Assigning epistemic and moral authority to one’s “lived experience” fails to realize this. It fails to realize the way the world seems to you need not coincide with the way things really are.
It seems to me that both sides of the racism debate make this mistake. People from the majority do when they remain oblivious to racism and discrimination on the grounds that they don’t experience it so they don’t believe it when described. And people from the minority do when they treat everyone who argues that any particular “lived experience” might not accurately reflect objective reality as “invalidating my existence”.

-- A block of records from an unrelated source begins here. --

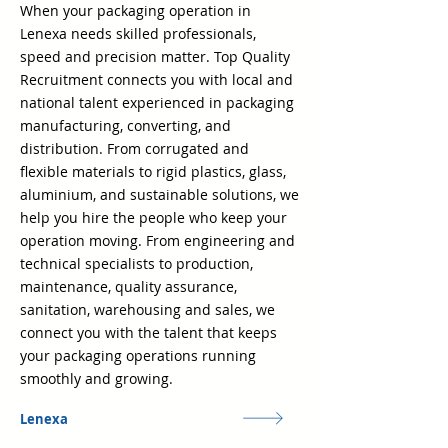
When your packaging operation in
Lenexa needs skilled professionals,
speed and precision matter. Top Quality
Recruitment connects you with local and
national talent experienced in packaging
manufacturing, converting, and
distribution. From corrugated and
flexible materials to rigid plastics, glass,
aluminium, and sustainable solutions, we
help you hire the people who keep your
operation moving. From engineering and
technical specialists to production,
maintenance, quality assurance,
sanitation, warehousing and sales, we
connect you with the talent that keeps
your packaging operations running
smoothly and growing.
Lenexa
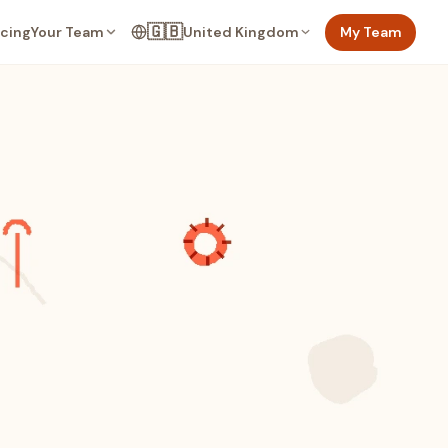
🇬🇧
Your Team
United Kingdom
My Team
icing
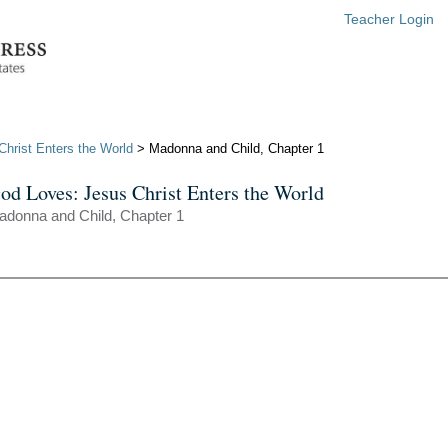
Teacher Login
hrist Enters the World
> Madonna and Child, Chapter 1
od Loves: Jesus Christ Enters the World
adonna and Child, Chapter 1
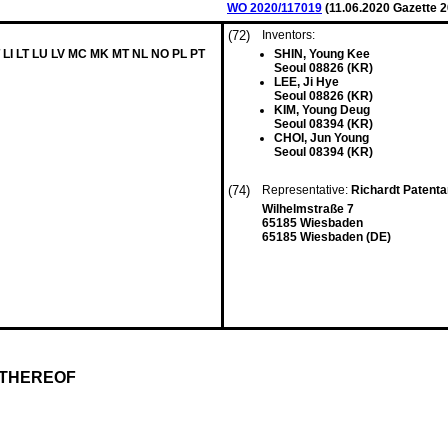
WO 2020/117019
(
11.06.2020
Gazette 2
(72)
Inventors:
 LI LT LU LV MC MK MT NL NO PL PT
SHIN, Young Kee
Seoul 08826 (KR)
LEE, Ji Hye
Seoul 08826 (KR)
KIM, Young Deug
Seoul 08394 (KR)
CHOI, Jun Young
Seoul 08394 (KR)
(74)
Representative:
Richardt Patent
Wilhelmstraße 7
65185 Wiesbaden
65185 Wiesbaden (DE)
 THEREOF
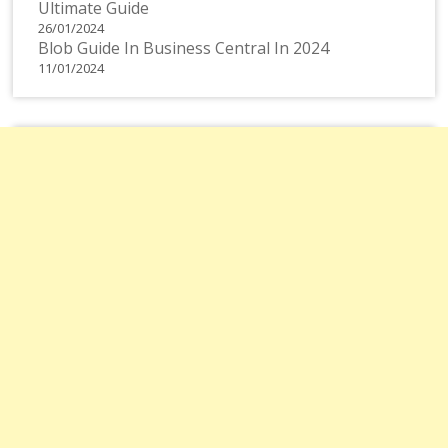
Ultimate Guide
26/01/2024
Blob Guide In Business Central In 2024
11/01/2024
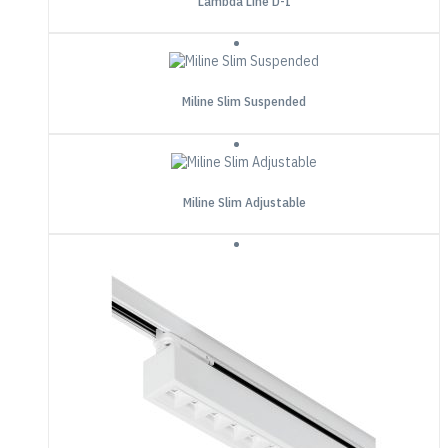
Lambda Line D-I
Miline Slim Suspended
Miline Slim Adjustable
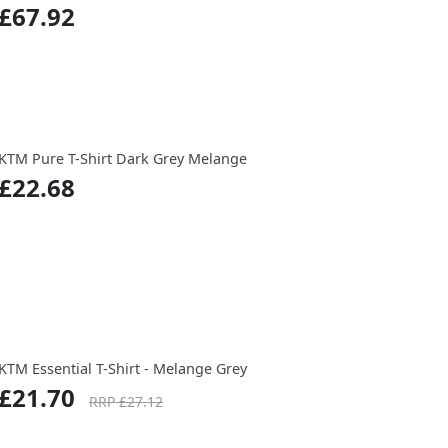
£67.92
KTM Pure T-Shirt Dark Grey Melange
£22.68
KTM Essential T-Shirt - Melange Grey
£21.70
RRP £27.12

Of course, both men and women and both whites and blacks are biased. The point is not to be unprejudiced; the point is to recognize that your own bias might be wrong and to submit it to public checking by people who believe differently.
VI.
Arguing on the basis of one’s lived experience is an ideal go-to phrase for anyone who doesn’t have good reasons for her position, because no one can refute your personal experiences.
Which is why I don’t understand why it’s a standard tactic for minority activists to appeal to it, because there are good arguments for (e.g.) the claim that systemic racism exists. They can play the game of public checking, and win.
This essay is already too long, so I might write about that next time. Today, I want to end on a personal note.
As David Roberts correctly points out: “The only way to [adjudicate who’s right] is for both sides to be committed, at least to some degree, to shared standards of evidence and accuracy.” You have true beliefs only when your conclusions are checked out by others.
I don’t want to affirm anyone’s claims – whatever their identity – because I ‘wouldn’t understand’ and just have to take their word for it (or because they cancel those who don’t). Rather, I want to agree with them because, by our shared standards of evidence and accuracy, their claims pass the test.
Otherwise I wouldn’t even know what I’d believe – how to update my model of reality accordingly – when I believe in (the existence of) ‘racism’ on the basis of someone’s testimony about it.
Thank you Maarten. I am all for agreeing on the criteria for mutually beneficial disagreement, and I don’t think identity politics should be allowed to trump knowledge production. We do however also need to recognise that whatever rational rules we may have agreed to, power dynamics can exclude or distort particular voices and points of view. Power determines what difference makes a difference and can even privilege certain unconscious biases to devalue particular personal experiences. Rational consensus is more likely when there is a shared solidarity of purpose. In other words, when it is more important to me to know what is really going on than it is to be right. My commitment to knowing what is really going on can benefit from the insight that productive dialogue is ultimately about sharing power. This is what making knowledge production public means. When issues of power obstacle dialogue we need to stop whatever else we think we are doing and listen, because conclusions that are reached by excluding or ignoring the voices of some of the stakeholders are not rational, sustainable or just. We need to listen (and watch) in a way that makes the process of the dialogue itself more self-reflexive, self-problematising and open to change. Our dialogues need to be inclusive and value diverse dispositions, abilities, languages, knowledge systems, interests, and identities – without suspending any rational criteria for assessing claims, explanations, arguments and solutions. I would even go as far as to say that no one should be excluded on the basis of some irrational assumption or prejudice. These points of view need to enter the dialogue in order to be engaged and changed. In addition, those who recognise that they were wrong and need to change their minds need to be able to do so with dignity. Our rational rules for dialogue and disagreement need to be complemented by ‘diversity literacy’ that enables us to ‘read’ the power relations between participants. This doesn’t change any of the criteria for disagreement. Agreeing to criteria for disagreement is after all not intended to exclude anyone, but to create a common ground for evaluating claims, explanations and arguments – and expose fallacious arguments made by the privileged to maintain their positions of power.